What can those hurtling toward retirement do to better prepare? Here are four tactics:
Start Socking Away Money
Workers should know whether or not they can live off 4 percent of their savings during the first year of retirement. “If the numbers don’t look favorable, consider upping your retirement contributions by socking money away in a traditional or Roth IRA,” Douglass wrote. Those who are age 50 and older “can take advantage of the catch-up contribution and put away $6,500 a year.”
According to Employee Benefit News, those who are self-employed should also take advantage of contributing to a SEP IRA. “For example, 50-year-old workers who received $100,000 in self-employment income can contribute as much as $20,000 to the account for 2016,” stated in the story.
Weigh Social Security Options
Many Americans file for Social Security at age 62. “You can boost your annual Social Security income by about 8 percent a year for each year you delay taking Social Security between 62 and 70,” Douglass wrote.
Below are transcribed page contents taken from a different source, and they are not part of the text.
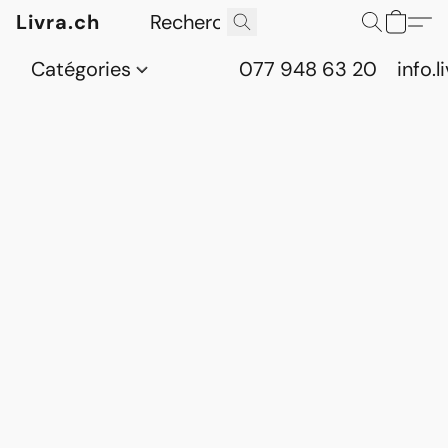
Livra.ch
Catégories
077 948 63 20
info.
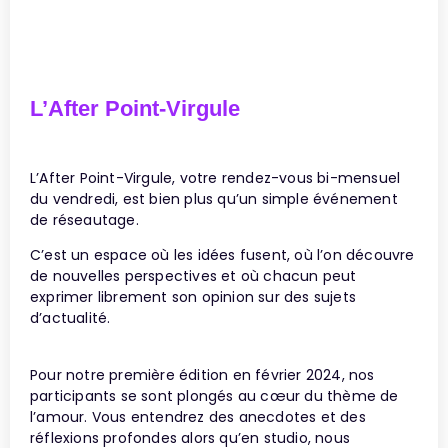
L’After Point-Virgule
L’After Point-Virgule, votre rendez-vous bi-mensuel
du vendredi, est bien plus qu’un simple événement
de réseautage.
C’est un espace où les idées fusent, où l’on découvre
de nouvelles perspectives et où chacun peut
exprimer librement son opinion sur des sujets
d’actualité.
Pour notre première édition en février 2024, nos
participants se sont plongés au cœur du thème de
l’amour. Vous entendrez des anecdotes et des
réflexions profondes alors qu’en studio, nous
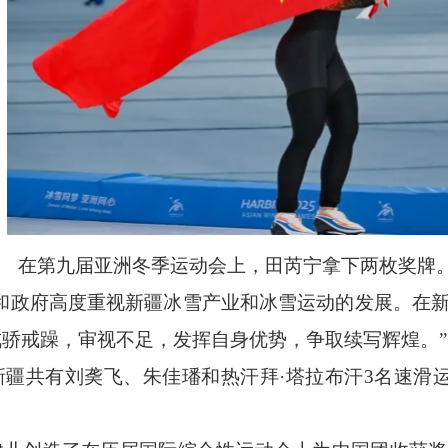
在第九届亚洲冬季运动会上，田芮宁拿下两枚奖牌
委和政府高度重视新疆冰雪产业和冰雪运动的发展。在
骄戒躁，审视不足，发挥自身优势，争取续写辉煌。
新疆共有刘䶮飞、朱佳璠和热汗拜
·塔拉布汗3名速滑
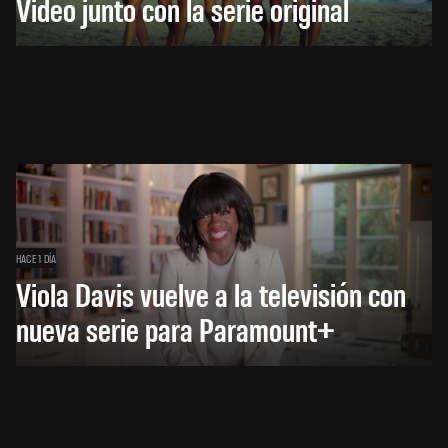
Video junto con la serie original
HACE 1 DÍA
Viola Davis vuelve a la televisión con
nueva serie para Paramount+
That can add up quickly, especially for those who don’t have robust savings of their own.
Diversify Job Training
Being proactive can prolong employees’ careers and even create opportunities for part-time work after retiring from their main jobs. “Now might be a great time to take advantage of job cross-training opportunities that could either help forestall a possible buyout later,” Douglass wrote, “or give [workers] marketable skills to use that do a slower, working transition to retirement.”
Seek Tax Advantages
According to Employee Benefit News, older Americans can look for ways to reduce their tax bills to help increase their savings. “Taxpayers who are 65 and older would be better off with an itemized deduction instead of a standard deduction if they paid Medicare insurance premiums and incurred hefty health care expenses last year.”
They should also make sure to look for loopholes related to taxes and retirement savings. “Although taxpayers can no longer make tax deductible contributions to their workplace retirement plan for 2016, they still have time until April 17 to sock away as much as $5,500 (or $6,500 for those aged 50 and older) in a traditional IRA,” according to Employee Benefit News. “This entitles them to a saver’s credit that can raise their tax refund while taking advantage of tax deferral on the contributions.”